Which seems to support your classmethod idea :-)

But I still think that it would be good to have some kin dof way to customise the __init__ without re-writting the whole thing, and/or have a way to keep *args,**kwargs around to use in __post_init__

Maybe a gitHub repo just for dataclasses?

@Eric V. Smith: what do you think? Is there a way to keep them moving forward?

I think it's fine to make suggestions and have discussions here. Dataclasses aren't sufficiently large that they need their own repo (like tulip did, for example).

Sure -- and go to know you're monitoring this list (and no, I don't expect instant responses) But it's just that I've seen at least one idea (the **kwargs one) kind of wither and die, rather than be rejected (at least not obviously) -- which maybe would have happened anyway.

But I also don't think we're going to just add lots of features to dataclasses. They're meant to be lean.

As they should be.

I realize drawing the line is difficult.

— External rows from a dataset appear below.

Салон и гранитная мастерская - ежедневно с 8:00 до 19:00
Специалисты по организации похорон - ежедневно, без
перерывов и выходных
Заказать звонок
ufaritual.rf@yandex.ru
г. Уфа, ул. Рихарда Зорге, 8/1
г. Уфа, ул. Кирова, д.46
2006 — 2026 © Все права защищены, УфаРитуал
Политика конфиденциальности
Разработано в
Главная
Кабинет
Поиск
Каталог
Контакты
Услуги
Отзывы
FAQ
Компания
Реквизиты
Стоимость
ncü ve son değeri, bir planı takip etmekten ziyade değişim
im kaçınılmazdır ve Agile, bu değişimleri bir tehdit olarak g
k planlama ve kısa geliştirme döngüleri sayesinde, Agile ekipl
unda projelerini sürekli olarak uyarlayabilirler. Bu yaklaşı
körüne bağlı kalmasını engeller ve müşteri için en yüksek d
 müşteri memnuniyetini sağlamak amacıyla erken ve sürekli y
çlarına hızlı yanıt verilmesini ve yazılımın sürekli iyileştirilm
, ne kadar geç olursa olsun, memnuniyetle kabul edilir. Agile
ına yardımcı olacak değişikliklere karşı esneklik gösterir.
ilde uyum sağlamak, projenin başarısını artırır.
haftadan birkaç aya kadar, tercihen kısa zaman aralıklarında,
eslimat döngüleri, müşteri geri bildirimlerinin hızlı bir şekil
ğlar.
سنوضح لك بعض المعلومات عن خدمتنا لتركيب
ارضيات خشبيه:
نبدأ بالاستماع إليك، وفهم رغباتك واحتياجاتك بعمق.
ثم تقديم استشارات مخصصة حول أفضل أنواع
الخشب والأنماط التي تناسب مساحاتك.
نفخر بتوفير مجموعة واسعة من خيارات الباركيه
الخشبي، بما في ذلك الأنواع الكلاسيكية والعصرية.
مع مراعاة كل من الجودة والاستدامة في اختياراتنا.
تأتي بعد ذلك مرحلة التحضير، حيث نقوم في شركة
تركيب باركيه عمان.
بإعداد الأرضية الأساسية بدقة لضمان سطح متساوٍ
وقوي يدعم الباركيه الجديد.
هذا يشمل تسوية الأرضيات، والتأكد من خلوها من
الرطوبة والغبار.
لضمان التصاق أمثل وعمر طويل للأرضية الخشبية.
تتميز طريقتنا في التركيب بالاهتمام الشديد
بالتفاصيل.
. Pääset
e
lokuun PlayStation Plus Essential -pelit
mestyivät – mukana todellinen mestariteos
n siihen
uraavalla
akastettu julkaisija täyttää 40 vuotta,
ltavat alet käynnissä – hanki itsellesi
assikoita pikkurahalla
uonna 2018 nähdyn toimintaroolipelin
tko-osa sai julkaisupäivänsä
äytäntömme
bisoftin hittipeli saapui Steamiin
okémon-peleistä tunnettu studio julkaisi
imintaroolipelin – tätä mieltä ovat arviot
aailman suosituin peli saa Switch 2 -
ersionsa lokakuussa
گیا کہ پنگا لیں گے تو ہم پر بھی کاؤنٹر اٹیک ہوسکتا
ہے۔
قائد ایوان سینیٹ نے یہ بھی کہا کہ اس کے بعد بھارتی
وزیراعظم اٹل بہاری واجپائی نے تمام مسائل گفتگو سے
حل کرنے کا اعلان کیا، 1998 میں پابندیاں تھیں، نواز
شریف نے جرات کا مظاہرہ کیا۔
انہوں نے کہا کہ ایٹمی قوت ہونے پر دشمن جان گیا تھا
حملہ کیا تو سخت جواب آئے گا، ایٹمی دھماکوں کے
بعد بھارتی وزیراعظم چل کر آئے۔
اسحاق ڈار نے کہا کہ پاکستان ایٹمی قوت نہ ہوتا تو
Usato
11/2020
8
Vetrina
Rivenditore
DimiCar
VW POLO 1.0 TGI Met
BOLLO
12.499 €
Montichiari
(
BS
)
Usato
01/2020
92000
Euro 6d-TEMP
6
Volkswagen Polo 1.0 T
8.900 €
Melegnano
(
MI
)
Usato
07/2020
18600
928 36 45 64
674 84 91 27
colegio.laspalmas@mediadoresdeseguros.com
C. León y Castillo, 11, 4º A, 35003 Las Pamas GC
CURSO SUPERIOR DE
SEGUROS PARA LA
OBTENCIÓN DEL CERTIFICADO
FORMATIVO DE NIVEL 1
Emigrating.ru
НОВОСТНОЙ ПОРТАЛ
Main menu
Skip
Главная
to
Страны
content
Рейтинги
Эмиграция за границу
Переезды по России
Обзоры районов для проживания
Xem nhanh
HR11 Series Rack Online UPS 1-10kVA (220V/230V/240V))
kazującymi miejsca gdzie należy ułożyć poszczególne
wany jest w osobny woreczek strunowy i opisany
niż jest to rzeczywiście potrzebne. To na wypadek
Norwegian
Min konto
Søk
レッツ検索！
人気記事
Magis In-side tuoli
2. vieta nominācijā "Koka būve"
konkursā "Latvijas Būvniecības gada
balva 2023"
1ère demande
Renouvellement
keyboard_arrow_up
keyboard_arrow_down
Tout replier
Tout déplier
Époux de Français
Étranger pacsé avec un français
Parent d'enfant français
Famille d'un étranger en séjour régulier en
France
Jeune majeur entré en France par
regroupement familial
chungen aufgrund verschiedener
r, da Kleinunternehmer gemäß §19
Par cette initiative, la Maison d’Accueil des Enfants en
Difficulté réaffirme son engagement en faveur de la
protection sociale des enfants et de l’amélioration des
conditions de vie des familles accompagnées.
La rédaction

For example, I think asdict and astuple were mistakes, and should have been done outside of the stdlib.

I agree there -- I've found I needed to re-implement asdict anyway, as I needed something a little special. But that's only possible because dataclasses already have the infrastructure in place to do that.

So I think any enhancements should be to allow third-party extensions, rather than actual new functionality. In this case, yes, folks can use an alternate constructor, but there is no way to get other arguments passed through an auto-generated__init__ -- so there are various ways that one cannot extend dataclasses -- I'd like to see that additional feature, to enable various third-party extensions.